▶ [Task item]: Every line holding the string "access" is to be copied from the entries below.

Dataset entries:
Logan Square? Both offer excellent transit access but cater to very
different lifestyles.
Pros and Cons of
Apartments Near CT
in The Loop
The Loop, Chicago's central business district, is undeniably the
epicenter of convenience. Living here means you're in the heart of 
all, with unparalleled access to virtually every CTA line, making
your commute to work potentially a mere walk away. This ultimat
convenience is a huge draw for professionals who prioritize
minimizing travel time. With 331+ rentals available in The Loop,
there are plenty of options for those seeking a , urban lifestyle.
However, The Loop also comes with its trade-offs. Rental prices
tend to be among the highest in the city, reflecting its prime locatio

▶ [Written response]:
Logan Square? Both offer excellent transit access but cater to very
all, with unparalleled access to virtually every CTA line, making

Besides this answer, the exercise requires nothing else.